§ Task brief: Can you write what comes next in the forum thread about DDoS attacks and putting servers behind Cloudflare, starting after its last line?

I know it happens, but also I've run plenty of servers hooked directly to the internet (with standard *nix security precautions and hosting provider DDoS protection) and haven't had it actually be an issue.

So why run absolutely everything through Cloudflare?

replies(20): >>42954540 #>>42954566 #>>42954576 #>>42954719 #>>42954753 #>>42954770 #>>42954846 #>>42954917 #>>42954977 #>>42955107 #>>42955135 #>>42955479 #>>42956166 #>>42956201 #>>42956652 #>>42957837 #>>42958038 #>>42958248 #>>42963387 #>>42964892 #
nijave ◴[] No.42954917[source]
Small/medium SaaS. Had ~8 hours of 100k reqs/sec last year when we usually see 100-150 reqs/sec. Moved everything behind a Cloudflare Enterprise setup and ditched AWS Client Access VPN (OpenVPN) for Cloudflare WARP

I've only been here 1.5 years but sounds like we usually see 1 decent sized DDoS a year plus a handful of other "DoS" usually AI crawler extensions or 3rd parties calling too aggressively

There are some extensions/products that create a "personal AI knowledge base" and they'll use the customers login credentials and scrape every link once an hour. Some links are really really resource intensive data or report requests that are very rare in real usage

replies(1): >>42955030 #
1. gamegod ◴[] No.42955030[source]
Did you put rate limiting rules on your webserver?

§ Data section:
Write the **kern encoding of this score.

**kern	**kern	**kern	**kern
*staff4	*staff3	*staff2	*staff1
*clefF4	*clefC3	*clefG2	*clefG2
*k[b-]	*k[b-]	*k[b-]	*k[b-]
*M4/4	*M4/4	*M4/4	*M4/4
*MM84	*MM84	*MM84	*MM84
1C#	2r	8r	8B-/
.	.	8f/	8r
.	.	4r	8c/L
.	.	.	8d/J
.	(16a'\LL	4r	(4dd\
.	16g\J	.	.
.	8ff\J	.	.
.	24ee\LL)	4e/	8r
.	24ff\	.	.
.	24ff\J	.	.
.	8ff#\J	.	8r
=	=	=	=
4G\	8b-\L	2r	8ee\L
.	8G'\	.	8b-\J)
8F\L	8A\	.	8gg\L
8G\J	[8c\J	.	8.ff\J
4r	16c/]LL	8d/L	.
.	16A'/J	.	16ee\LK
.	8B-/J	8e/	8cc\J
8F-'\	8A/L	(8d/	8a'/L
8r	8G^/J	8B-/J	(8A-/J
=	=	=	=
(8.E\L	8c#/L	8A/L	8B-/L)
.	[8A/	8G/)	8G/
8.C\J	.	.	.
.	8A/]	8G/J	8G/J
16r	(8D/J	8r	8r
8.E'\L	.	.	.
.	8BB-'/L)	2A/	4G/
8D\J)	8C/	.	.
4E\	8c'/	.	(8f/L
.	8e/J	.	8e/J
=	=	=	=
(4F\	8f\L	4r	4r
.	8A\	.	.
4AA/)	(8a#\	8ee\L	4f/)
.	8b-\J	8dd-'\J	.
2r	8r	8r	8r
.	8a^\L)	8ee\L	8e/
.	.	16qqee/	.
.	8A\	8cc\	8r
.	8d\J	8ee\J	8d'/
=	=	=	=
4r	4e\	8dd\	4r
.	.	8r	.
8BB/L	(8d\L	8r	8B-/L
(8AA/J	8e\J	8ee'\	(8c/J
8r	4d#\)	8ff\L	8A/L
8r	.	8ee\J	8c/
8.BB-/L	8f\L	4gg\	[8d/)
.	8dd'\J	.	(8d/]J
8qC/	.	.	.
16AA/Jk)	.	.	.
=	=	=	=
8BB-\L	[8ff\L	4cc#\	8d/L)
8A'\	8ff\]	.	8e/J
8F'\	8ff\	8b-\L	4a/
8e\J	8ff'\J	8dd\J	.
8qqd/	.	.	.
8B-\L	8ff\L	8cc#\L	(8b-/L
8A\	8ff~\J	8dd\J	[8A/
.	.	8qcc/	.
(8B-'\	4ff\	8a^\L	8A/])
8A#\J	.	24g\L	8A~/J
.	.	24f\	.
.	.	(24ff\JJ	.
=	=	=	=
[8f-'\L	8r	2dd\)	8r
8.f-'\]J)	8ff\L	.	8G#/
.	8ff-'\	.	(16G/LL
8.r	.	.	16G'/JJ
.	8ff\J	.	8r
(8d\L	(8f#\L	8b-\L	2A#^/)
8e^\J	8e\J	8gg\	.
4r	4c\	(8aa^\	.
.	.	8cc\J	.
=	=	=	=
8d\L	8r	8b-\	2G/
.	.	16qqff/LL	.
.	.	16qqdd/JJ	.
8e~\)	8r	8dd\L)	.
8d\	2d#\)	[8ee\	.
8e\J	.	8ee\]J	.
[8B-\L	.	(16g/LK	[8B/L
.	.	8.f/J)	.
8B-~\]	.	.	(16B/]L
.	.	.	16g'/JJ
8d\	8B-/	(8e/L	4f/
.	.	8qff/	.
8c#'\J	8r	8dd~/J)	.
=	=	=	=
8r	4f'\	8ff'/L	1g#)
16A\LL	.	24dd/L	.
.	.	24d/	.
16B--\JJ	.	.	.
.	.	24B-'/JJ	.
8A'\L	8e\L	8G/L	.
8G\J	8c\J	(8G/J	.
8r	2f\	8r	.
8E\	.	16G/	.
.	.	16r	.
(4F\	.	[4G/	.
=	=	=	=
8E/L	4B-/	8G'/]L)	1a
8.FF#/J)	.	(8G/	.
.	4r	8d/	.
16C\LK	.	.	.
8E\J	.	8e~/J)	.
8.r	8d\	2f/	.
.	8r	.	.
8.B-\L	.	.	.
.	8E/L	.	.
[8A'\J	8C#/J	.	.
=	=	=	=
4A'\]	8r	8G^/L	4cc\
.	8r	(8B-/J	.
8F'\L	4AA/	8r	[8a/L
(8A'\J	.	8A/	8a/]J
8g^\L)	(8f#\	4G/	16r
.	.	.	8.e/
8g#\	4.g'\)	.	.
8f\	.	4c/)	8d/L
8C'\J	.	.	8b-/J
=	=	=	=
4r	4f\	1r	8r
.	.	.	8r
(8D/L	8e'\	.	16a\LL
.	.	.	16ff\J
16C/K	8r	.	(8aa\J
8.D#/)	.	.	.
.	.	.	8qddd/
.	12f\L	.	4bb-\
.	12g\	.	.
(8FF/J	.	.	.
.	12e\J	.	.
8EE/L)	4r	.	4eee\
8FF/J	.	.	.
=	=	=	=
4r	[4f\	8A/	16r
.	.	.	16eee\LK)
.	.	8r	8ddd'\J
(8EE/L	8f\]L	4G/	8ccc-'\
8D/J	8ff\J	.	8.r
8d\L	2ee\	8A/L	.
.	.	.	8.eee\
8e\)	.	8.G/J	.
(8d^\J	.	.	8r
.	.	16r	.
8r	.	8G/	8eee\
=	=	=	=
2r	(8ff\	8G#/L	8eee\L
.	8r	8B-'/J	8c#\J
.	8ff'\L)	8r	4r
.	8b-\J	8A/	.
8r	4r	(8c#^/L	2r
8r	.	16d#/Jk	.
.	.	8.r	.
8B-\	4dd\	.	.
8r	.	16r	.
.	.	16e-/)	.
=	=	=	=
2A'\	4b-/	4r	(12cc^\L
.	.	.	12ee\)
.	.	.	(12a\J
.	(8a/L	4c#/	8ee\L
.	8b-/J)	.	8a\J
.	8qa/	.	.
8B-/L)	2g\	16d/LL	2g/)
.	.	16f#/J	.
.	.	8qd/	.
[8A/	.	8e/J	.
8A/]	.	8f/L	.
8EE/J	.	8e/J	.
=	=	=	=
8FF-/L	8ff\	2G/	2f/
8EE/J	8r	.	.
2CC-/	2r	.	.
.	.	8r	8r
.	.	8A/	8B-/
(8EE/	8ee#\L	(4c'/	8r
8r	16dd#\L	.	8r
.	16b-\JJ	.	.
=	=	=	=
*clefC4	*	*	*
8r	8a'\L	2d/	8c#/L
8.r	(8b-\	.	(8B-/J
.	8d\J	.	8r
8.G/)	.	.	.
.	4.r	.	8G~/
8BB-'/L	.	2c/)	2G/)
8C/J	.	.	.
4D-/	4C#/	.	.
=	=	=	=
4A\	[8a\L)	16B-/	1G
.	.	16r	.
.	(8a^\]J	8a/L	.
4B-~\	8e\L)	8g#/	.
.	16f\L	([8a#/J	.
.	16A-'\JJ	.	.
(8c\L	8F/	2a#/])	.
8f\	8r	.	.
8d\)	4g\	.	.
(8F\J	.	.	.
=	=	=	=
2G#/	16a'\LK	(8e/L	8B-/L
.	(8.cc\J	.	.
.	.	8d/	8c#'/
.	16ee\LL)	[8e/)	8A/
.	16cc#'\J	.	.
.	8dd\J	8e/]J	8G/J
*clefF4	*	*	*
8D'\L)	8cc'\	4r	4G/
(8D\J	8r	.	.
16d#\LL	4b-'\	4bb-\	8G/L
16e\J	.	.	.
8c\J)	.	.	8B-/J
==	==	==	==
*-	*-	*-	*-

§ Response:
Why was that not enough to mitigate the DDoS?

replies(4): >>42955331 #>>42955430 #>>42955462 #>>42957537 #
2. danielheath ◴[] No.42955331[source]
Not the same poster, but the first "D" in "DDoS" is why rate-limiting doesn't work - attackers these days usually have a _huge_ (tens of thousands) pool of residential ip4 addresses to work with.
replies(2): >>42958273 #>>42960174 #
3. ◴[] No.42955430[source]
4. hombre_fatal ◴[] No.42955462[source]
That might have been good for preventing someone from spamming your HotScripts guestbook in 2005, but not much else.
5. nijave ◴[] No.42957537[source]
We had rate limiting with Istio/Envoy but Envoy was using 4-8x normal memory processing that much traffic and crashing.

The attacker was using residential proxies and making about 8 requests before cycling to a new IP.

Challenges work much better since they use cookies or other metadata to establish a client is trusted then let requests pass. This stops bad clients at the first request but you need something more sophisticated than a webserver with basic rate limiting.

replies(1): >>42959462 #
6. chillfox ◴[] No.42958273[source]
They were talking about logged in accounts, so you would group by accounts for the rate limiting and not by ip addresses.
replies(1): >>42964556 #
7. Aachen ◴[] No.42959462[source]
> The attacker was using residential proxies and making about 8 requests before cycling to a new IP.

So how is Cloudflare supposed to distinguish legitimate new visitors from new attack IPs if you can't?

Because it matches my experience as a cloudflare user perfectly if the answer were "they can't"

replies(1): >>42964552 #
8. rixed ◴[] No.42960174[source]
Is ten of thousands a big number again?
replies(1): >>42978827 #
9. nijave ◴[] No.42964552{3}[source]
Captcha/challenges and tracking users/IP rep across the web

They also do IP and request risk scores using massive piles of data they've collected

10. nijave ◴[] No.42964556{3}[source]
They were unauthenticated requests making GETs to the login page
11. danielheath ◴[] No.42978827{3}[source]
Depends. Ten thousand what?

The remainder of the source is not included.